千春さんは分かっていたようだ。俺が抱えるものを。
それだけで、何か救われた気がした。肩の荷が降りた気がした。
……涙が出そうになった。
「……でもまあ、お前はこれからが大変だよな。あんな子達の中から、たった一人を選ばないといけないんだからな」
「………うぐ…………」
「ハハハハ……!!
その顔、お前の父さんと同じ顔してる!」
千春さんは腹を抱えて笑っていた。笑い声は、誰もいない道路に響き渡った。
「父さんと同じ顔?」
「ああ……兄さんはな、すごくモテてたぞ?
――それこそ、お前以上にな」
「マジか!!??」
(……あの父さんが……信じられん…………)
「ああマジだ。そして、お前と同じようにそんな顔で悩んでたよ。
兄さんはな、優しすぎたんだよ。だから色々考え過ぎてたんだ。
……それでも兄さんは最後に一人を選んだ――晴司のお母さんを選んだんだよ。
その時の兄さんは、カッコよかったな。
………大人、って感じだった」
千春さんは少し照れながら話した。
俺は、千春さんからここまで父さんの話を聞いたことはなかった。
今の俺が、その当時の父さんと被って見えたのかもしれない。だからこそ、話したのかもしれない。

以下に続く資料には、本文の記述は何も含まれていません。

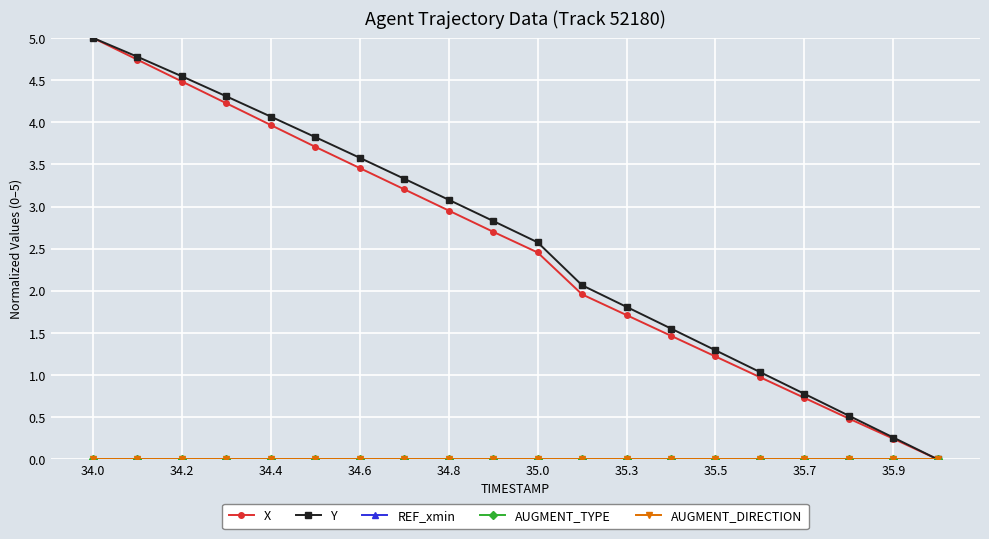

Does the chart have visible grid lines?

Yes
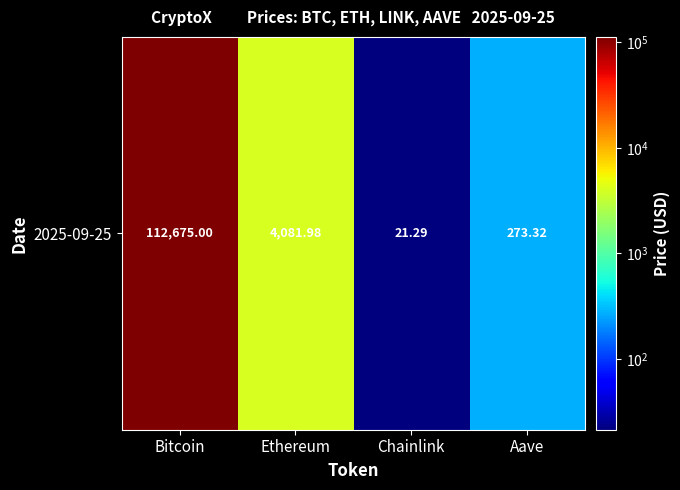

What is the average value?

29262.9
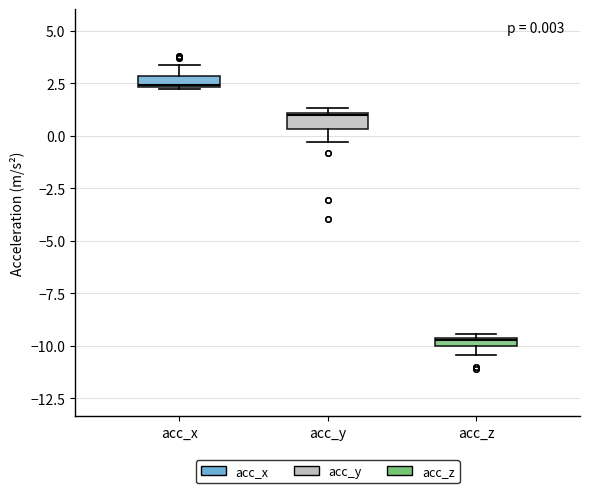

Which box has the highest median line?

acc_x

それは千春さんが、俺もまた父さんのように答えを出すと信じているからだと思う。俺の想像だが、なぜか確信もあった。
「ま、よく考えろ少年。お前も大人になれ」
そう言って千春さんは、残ったコーヒーを飲み干し、空き缶をゴミ箱に捨てて歩き始めた。
「ちょっと、千春さん!!」
「お前は、そのコーヒーを飲み終わってから帰っていいぞ」
「でも、これってスゲエ苦いんだけど………」
すると千春さんは振り返り、ニタッと笑った。
「それが、大人になるってことだ」
千春さんはそのまま歩いて帰っていった。
俺はそんな千春さんの背中を見つめ、父さんのことを思い出してみた。
(俺も父さんのように、いつか答えを出さないといけないんだよな………)
それは誰かを泣かせる結果になるかもしれない。
それは誰かに恨まれる結果になるかもしれない。
(――だけど、俺は…………)
俺は残ったコーヒーを一気に飲み干した。
口の中には、独特の苦味が広がったが、その中には、心地よい香りも広がっていた気がした。